Station radar de King City( (King City, ON)

© Environnement Canada, 2008
La Station radar météorologique de King City, établie en 1984, est située au nord de Toronto, le long de la moraine d’Oak Ridges. Le site de 16,45 ha abrite le groupe de recherche en météorologie radar de la section Physique des nuages et temps violent de la direction des Sciences et de la technologie. Le radar Doppler en bande C a été modernisé en 2004 par l’ajout de la technologie de la polarisation double. Le groupe, qui doit assurer le leadership national dans ce domaine, mène des travaux sur l’application de la météorologie radar à la détection et à la prévision à court terme des événements météorologiques à fort impact, à l’estimation quantitative des précipitations et à la validation satellitaire.
Centre national de la recherche faunique (Ottawa,ON)

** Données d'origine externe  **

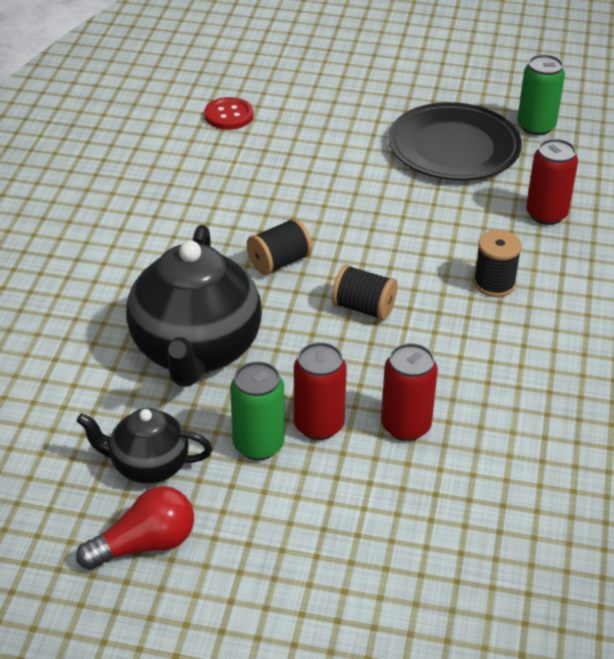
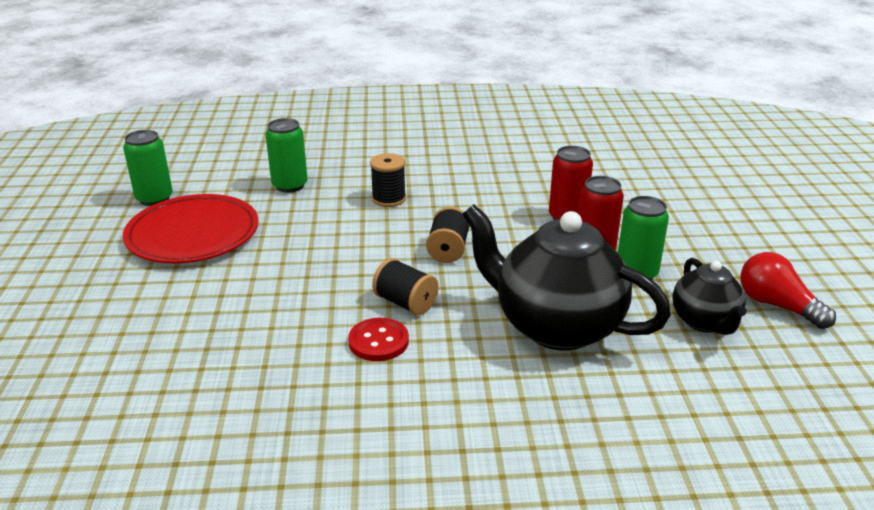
camera: 105 degrees left, 10 degrees down
black teapot [126,225,262,387] -> black teapot turned 135 degrees counterclockwise [462,204,671,351]
red button [204,97,254,130] -> red button moved to [348,318,409,361]
black plate [388,102,522,180] -> red plate [123,194,259,263]
red can [526,139,578,225] -> green can [265,118,308,193]

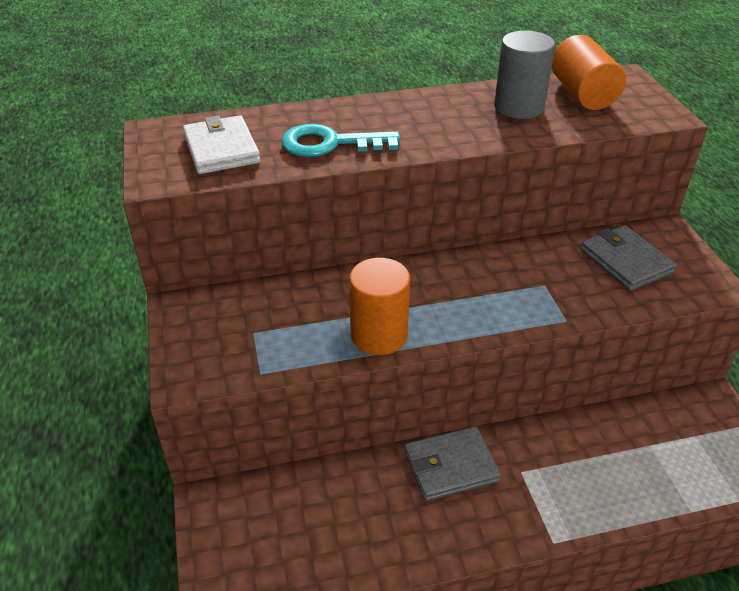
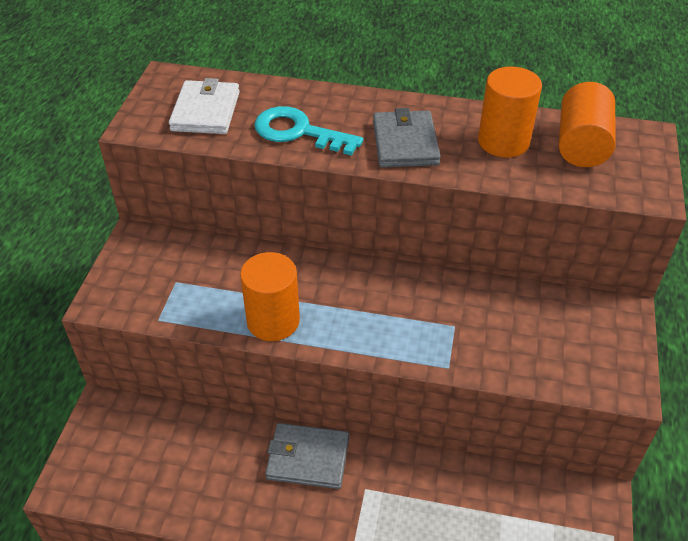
camera: 25 degrees right, 5 degrees up
grey cylinder [494,31,555,119] -> orange cylinder [478,66,542,158]
grey wallet [581,225,677,291] -> grey wallet moved to [373,108,441,168]

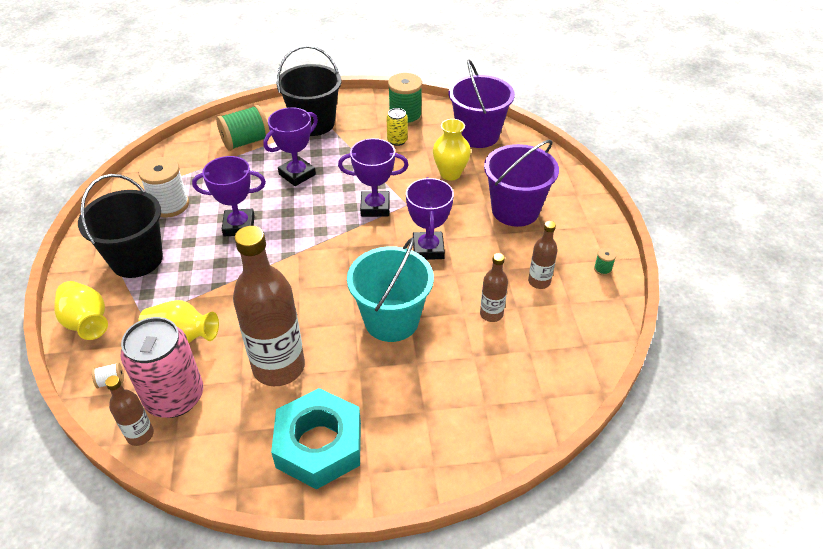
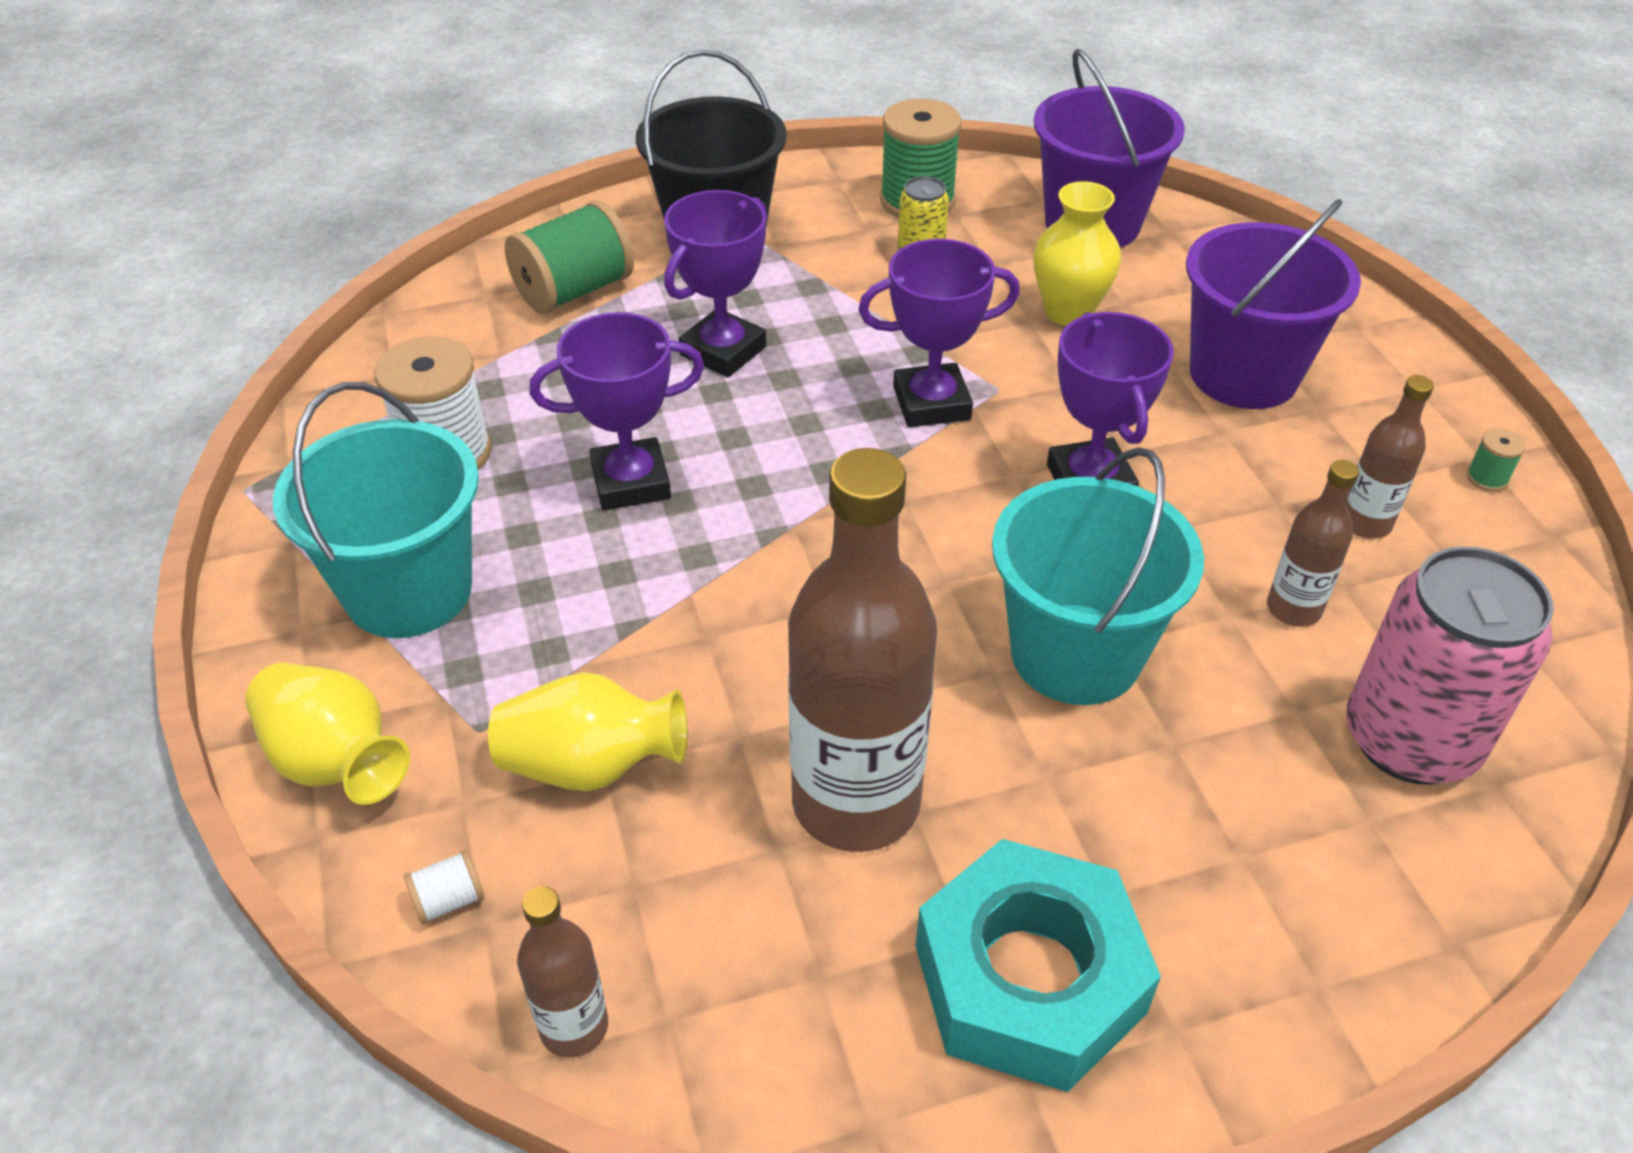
camera: 10 degrees left, 0 degrees up
black bucket [78,174,163,278] -> turquoise bucket [273,382,479,638]
pink can [120,317,203,418] -> pink can moved to [1346,546,1554,785]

© Environnement Canada, 2008
Le Centre national de la recherche faunique est le point central des connaissances et de l’expertise d’Environnement Canada sur les répercussions des substances toxiques sur les végétaux et les animaux sauvages, la recherche sur les oiseaux migrateurs et les relevés de population à l’échelle internationale, et la santé des espèces sauvages comme indicateur de la qualité de l’environnement.
Voici quelques caractéristiques clés de l’installation :
- La Banque nationale de spécimens d’espèces sauvages qui représente une collecte unique, datant de la fin des années 1960, de plus de 12 000 spécimens d’espèces sauvages de partout au Canada, utilisés pour des analyses spatiales et temporelles rétrospectives de contaminants et de leurs effets, y compris des changements de l’écosystème (sur le plan des collectivités). Il s’agit d’un élément essentiel pour la conservation des espèces sauvages et la gestion des écosystèmes du Canada.

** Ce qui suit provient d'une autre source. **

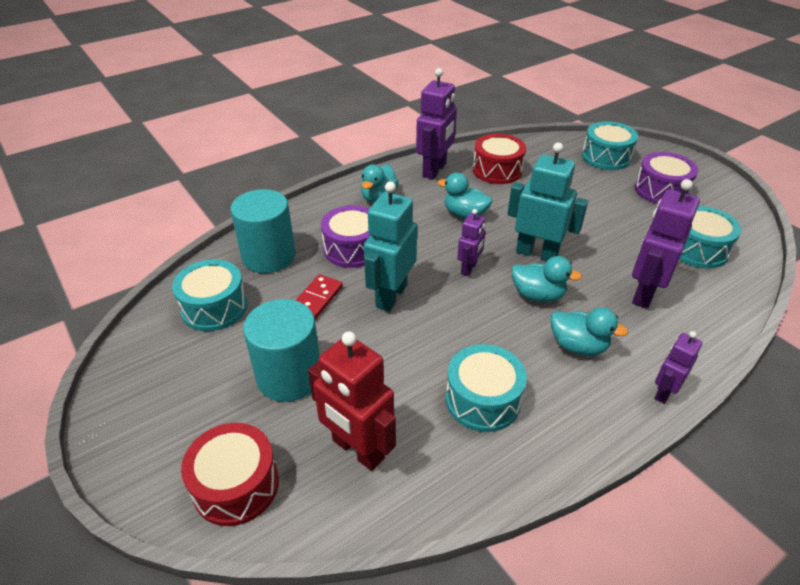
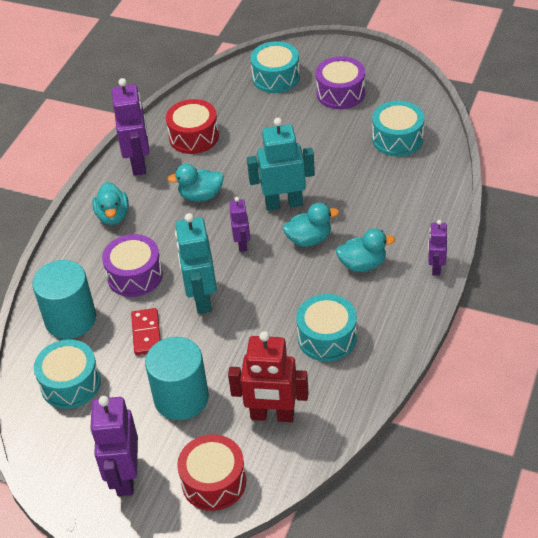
camera: 30 degrees left, 5 degrees up
purple robot [632,179,700,309] -> purple robot moved to [90,396,138,496]

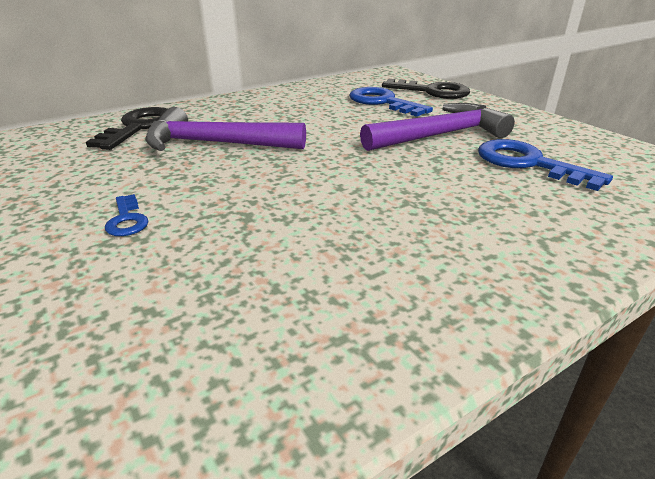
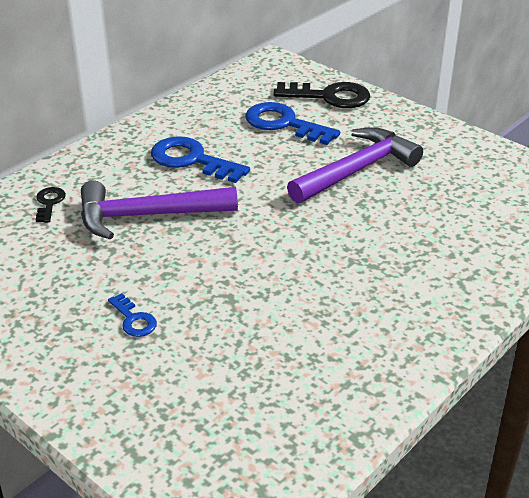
camera: 15 degrees left, 5 degrees up
black key [86,107,168,150] -> black key [36,187,66,223], size x0.51
blue key [478,139,613,191] -> blue key moved to [151,136,250,183]

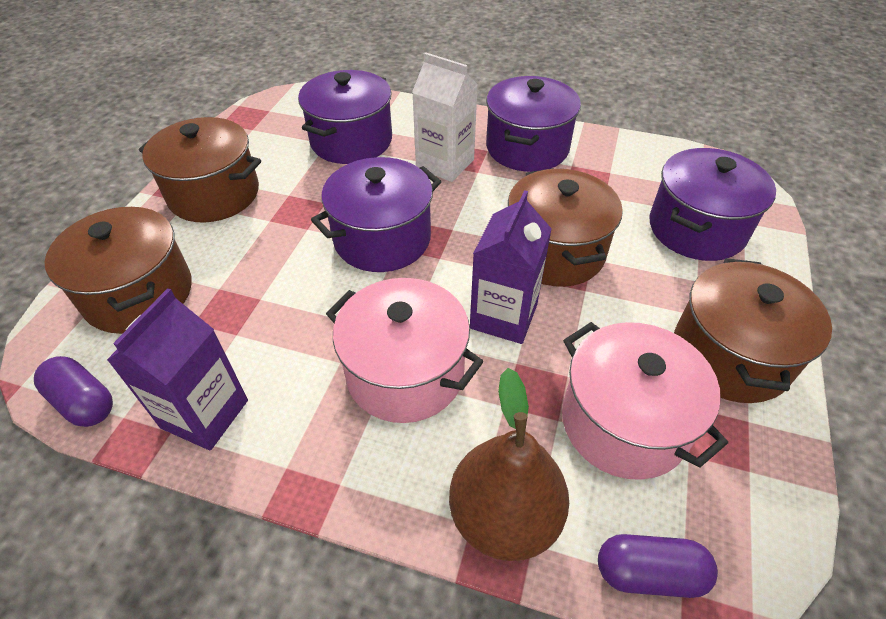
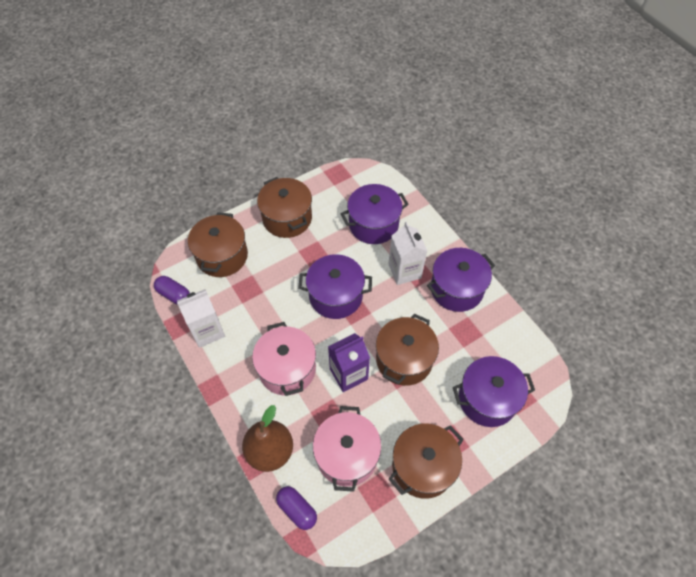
camera: 40 degrees right, 10 degrees up
purple capsule [34,356,113,427] -> purple capsule turned 45 degrees counterclockwise [154,276,190,305]
purple carton [107,288,248,451] -> white carton [177,289,225,348]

© Environnement Canada, 2008
- Des installations de gaz à effet de serre et des chambres de culture pour des essais chimiques de pointe et l’élaboration de lignes directrices pour des essais sur des plantes.
- Des services et des laboratoires de recherche accrédités pour la recherche sur la nanotoxicologie, la chimie environnementale et la toxicologie, ainsi que la surveillance de l’état de l’environnement (p. ex. l’élaboration de marqueurs et de méthodes portant sur la toxicogénomique pour permettre une évaluation de la toxicité pertinente et rapide.

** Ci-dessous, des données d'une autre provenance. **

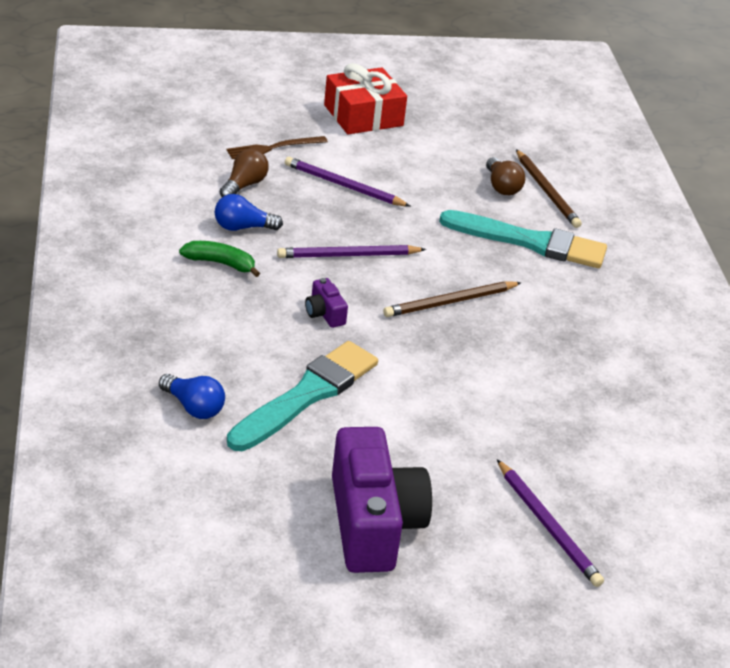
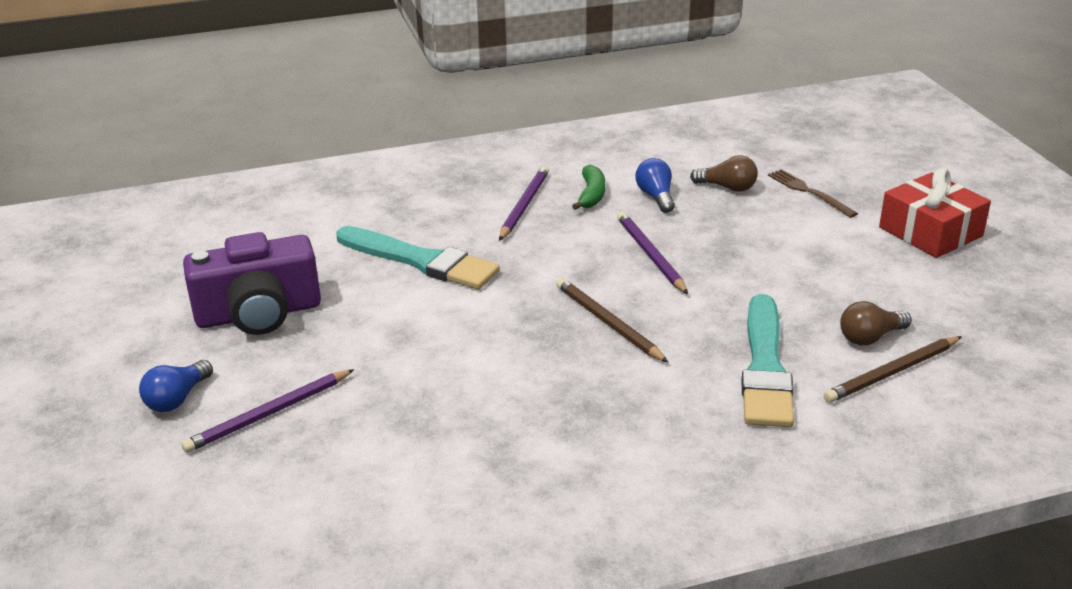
camera: 85 degrees right, 5 degrees down
blue light bulb [159,374,225,419] -> blue light bulb moved to [139,360,213,412]
purple pencil [285,157,411,207] -> purple pencil moved to [499,166,549,241]
purple camera [305,278,348,328] -> none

© Environnement Canada, 2008
- Des opérations nationales de recherche et de surveillance des oiseaux de mer, des oiseaux de rivage et des oiseaux chanteurs.
- Un laboratoire de géomatique et d’écologie du paysage qui est une installation de recherche partagée avec l’Université Carleton (p. ex. le projet Espace pour habitat utilise des données de télédétection pour surveiller et mettre en application la protection de l’habitat).
Laboratoire national de prévision immédiate et de météorologie par télédétection (Toronto, ON)
Le Laboratoire national de prévision immédiate et de météorologie par télédétection, créé en 2004, a pour mission d’améliorer la compréhension et la prévision des événements météorologiques violents, en s’appuyant avant tout sur l’utilisation d’instruments de télédétection et de techniques de prévision à court terme. Le laboratoire, qui partage les locaux du Centre de prévision des tempêtes de Toronto, se signale notamment par des recherches appliquées visant les problèmes de prévision relevés au ministère et par la facilitation du transfert technologique issu des résultats scientifiques vers le programme de prévision météorologique opérationnelle.